Num momento de grande simplicidade e sinceridade, Rita Vian agradeceu ao público e expressou a honra de estar a abrir o concerto de Benjamin Clementine, um artista que admira profundamente. Esse reconhecimento cruzado entre criadores que partilham uma abordagem singular e emotiva à música conferiu ainda mais significado ao encontro.
A reta final do concerto foi marcada por um crescendo emocional: “Ir Embora”, “Caos”, “Purga” e “Tua Mão”.
Warm-up com Plasticine encheu o Palco Cascais Jazz Sessions
Ao final da tarde, o anfiteatro natural do Parque Marechal Carmona encheu-se de música, cor e movimento com o concerto dos Plasticine. O palco Cascais Jazz Sessions recebeu uma multidão curiosa e entusiasmada, pronta para começar aqui numa verdadeira viagem sonora pelo mundo.
O coletivo algarvio mostrou como se pode cruzar géneros e fronteiras, ao fundir o rock progressivo, o funk, o jazz e o soul com ritmos afro, latinos e orientais, numa proposta que agrada tanto a melómanos exigentes como a ouvintes em busca de novas descobertas musicais.
No palco do warm-up do CoolJazz, os temas instrumentais serviram de pretexto para dançar, fechar os olhos e imaginar paisagens distantes, numa linguagem musical que fala à emoção.
O CoolJazz estreou desta forma o seu novo formato, de quatro concertos por noite, que permite ao público entrar mais cedo no recinto, para lhe dar a conhecer novas propostas musicais. A festa continuou depois da meia noite com Mafalda nunes a conduzir a primeira das Late Nights, de volta ao acolhedor espaço do anfiteatro natural do Parque Marechal Carmona.
O Que Ainda Vai Poder Ver no CoolJazz 2025
O CoolJazz 2025 prepara-se apara mais noites recheadas de boa música, sempre com a natureza e a elegância do Hipódromo Manuel Possolo como pano de fundo.
No sábado, 12 de julho, o festival recebe um dos nomes mais aguardados desta edição: Seal, que regressa a Portugal com a digressão Playing All the Hits and More. Antes do britânico subir ao palco principal, a noite começa com Beatriz Nunes nas Jazz Sessions (20h00) e segue com a versatilidade soul e pop de Margarida Campelo (21h15). A fechar, o Late Night promete manter o groove com os ritmos da Groove Armanda, já depois da meia-noite.
A programação continua a 15 de julho (terça-feira), com uma noite de fusão entre jazz, R&B e sons contemporâneos: B£RLIM abre as hostes às 20h00, Jordan Rakei traz a sua mistura de soul e eletrónica às 21h00, e os britânicos Ezra Collective, sobem ao palco principal às 22h30. O after-hours será com Luís Oliveira, conhecido pelas suas seleções musicais e presença na rádio.
--------------------------------------------------
### Trabalho a realizar
**a.** No texto sobre o CoolJazz 2025, que artista sobe ao palco principal no sábado, 12 de julho?
**b.** Escreva a continuação do texto sobre o CoolJazz 2025 a partir da última frase apresentada.
Os registos provêm de outra fonte.

[Registos armazenados]
--------------------------------------------------
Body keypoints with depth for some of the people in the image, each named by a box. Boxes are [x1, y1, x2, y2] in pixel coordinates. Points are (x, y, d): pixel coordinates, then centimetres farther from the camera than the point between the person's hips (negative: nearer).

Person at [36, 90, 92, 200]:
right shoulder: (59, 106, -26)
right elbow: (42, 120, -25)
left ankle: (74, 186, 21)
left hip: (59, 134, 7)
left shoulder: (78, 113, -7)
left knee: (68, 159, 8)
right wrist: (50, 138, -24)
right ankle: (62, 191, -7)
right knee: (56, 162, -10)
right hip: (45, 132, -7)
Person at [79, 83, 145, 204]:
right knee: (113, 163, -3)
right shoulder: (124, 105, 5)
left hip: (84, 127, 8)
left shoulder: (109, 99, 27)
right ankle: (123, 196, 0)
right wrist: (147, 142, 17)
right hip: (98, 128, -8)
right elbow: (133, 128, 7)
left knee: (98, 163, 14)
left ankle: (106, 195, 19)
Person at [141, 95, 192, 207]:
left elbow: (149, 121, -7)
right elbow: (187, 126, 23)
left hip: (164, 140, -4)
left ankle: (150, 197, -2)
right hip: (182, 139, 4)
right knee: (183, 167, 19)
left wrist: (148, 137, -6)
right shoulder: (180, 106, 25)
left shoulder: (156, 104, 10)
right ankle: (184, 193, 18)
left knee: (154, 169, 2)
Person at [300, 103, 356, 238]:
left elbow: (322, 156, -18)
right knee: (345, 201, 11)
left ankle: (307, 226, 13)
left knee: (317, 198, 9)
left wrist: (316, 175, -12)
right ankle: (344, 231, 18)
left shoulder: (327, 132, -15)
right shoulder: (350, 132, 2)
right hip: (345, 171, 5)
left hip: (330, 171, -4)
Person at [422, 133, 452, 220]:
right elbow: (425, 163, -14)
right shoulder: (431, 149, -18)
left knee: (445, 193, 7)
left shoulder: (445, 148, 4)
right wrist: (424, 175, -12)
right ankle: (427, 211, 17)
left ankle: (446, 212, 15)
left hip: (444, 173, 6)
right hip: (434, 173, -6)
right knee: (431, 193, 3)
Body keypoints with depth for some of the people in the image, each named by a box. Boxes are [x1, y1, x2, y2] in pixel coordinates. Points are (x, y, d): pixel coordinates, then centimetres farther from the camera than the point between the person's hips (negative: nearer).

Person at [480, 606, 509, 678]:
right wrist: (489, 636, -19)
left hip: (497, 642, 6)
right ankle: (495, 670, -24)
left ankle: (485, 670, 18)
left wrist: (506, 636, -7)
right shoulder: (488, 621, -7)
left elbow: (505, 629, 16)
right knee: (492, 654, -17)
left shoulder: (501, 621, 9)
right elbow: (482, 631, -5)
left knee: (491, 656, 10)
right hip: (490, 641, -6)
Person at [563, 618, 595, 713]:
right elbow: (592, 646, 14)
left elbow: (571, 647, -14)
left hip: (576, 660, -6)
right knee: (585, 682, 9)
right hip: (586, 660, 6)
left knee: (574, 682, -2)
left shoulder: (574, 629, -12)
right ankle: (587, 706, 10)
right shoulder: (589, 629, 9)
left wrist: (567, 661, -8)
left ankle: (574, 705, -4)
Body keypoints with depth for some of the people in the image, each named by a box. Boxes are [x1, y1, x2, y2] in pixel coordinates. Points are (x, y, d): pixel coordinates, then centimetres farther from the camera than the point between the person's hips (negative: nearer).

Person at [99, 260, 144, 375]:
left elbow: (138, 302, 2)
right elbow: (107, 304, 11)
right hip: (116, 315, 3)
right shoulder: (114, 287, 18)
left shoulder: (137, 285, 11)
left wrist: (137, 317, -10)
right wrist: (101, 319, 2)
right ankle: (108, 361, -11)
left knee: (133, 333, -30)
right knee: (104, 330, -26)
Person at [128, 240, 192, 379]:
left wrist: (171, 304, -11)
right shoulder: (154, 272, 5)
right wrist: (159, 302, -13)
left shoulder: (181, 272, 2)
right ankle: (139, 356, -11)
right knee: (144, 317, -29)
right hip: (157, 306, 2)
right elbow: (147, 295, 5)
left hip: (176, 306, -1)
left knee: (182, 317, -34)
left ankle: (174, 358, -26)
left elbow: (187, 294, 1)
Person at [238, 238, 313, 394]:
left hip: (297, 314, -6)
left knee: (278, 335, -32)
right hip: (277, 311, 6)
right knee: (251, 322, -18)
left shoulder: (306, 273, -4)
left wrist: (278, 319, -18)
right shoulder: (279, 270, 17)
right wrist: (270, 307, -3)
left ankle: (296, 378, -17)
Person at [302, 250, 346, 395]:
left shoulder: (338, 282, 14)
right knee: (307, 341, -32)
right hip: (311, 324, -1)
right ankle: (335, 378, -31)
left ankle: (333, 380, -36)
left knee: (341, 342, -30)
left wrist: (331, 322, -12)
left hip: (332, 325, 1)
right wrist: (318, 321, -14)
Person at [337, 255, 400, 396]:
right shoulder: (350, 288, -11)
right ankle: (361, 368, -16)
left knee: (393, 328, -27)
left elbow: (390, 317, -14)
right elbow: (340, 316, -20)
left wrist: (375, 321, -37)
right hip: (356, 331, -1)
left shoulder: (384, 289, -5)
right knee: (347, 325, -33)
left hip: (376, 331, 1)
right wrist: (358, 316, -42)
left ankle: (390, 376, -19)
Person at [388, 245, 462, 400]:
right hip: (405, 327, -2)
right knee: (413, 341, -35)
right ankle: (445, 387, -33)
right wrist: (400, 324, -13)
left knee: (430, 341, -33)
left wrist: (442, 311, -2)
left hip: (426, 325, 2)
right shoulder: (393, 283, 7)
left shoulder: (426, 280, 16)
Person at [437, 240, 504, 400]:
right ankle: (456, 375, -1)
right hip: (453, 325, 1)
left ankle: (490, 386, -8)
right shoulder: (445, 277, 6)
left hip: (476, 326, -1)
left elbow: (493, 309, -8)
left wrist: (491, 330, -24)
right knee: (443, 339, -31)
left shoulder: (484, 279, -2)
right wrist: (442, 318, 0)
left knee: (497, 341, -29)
--------------------------------------------------
### Conjunto de respostas
**a.** Seal, com a digressão Playing All the Hits and More.

**b.**
Na quinta-feira, 17 de julho, a lusofonia toma conta do cartaz: Isabel Rato Quinteto (20h00) e Jota.Pê (21h00) preparam o ambiente para a estreia dos brasileiros Gilsons (22h30), que trazem a sua sonoridade solar, com influências de MPB, samba e pop moderna. O Late Night estará a cargo da DJ e produtora Rita Lig.
O dia 23 de julho (quarta-feira) marca a estreia de Slow J no festival, com o disco Afro Fado, numa atuação que promete cruzar raízes africanas, tradição portuguesa e hip hop. A noite começa com Bokor (20h00) e Silly (21h15), e prolonga-se com Allexia no palco Late Nights.
No sábado, 26 de julho, os Tindersticks regressam a Portugal para um concerto envolto em melancolia e requinte, depois das atuações de Quarteto de Areia (20h00) e da banda lisboeta Ganso (21h15). Rui Maia, membro dos X-Wife e nome incontornável da eletrónica nacional, encerra a noite.
O festival despede-se a 31 de julho (quinta-feira): Masego estreia-se em Portugal com o seu estilo “TrapHouseJazz” às 22h30, depois dos concertos de Razy (20h00) e Amaura (21h15). Para a última dança, Peter Castro assume os comandos musicais do Late Night.
Ao longo de julho, aos domingos, o festival estende-se também ao Jardim da Parada, em Campo de Ourique, com os Lazy Sundays – DJ sets de entrada gratuita que convidam a relaxar, dançar e celebrar o verão.
O CoolJazz continua, assim, a dar música às noites de Cascais com uma curadoria exigente, cruzando nomes consagrados, talentos emergentes e experiências pensadas para quem vive a música como um prazer pleno.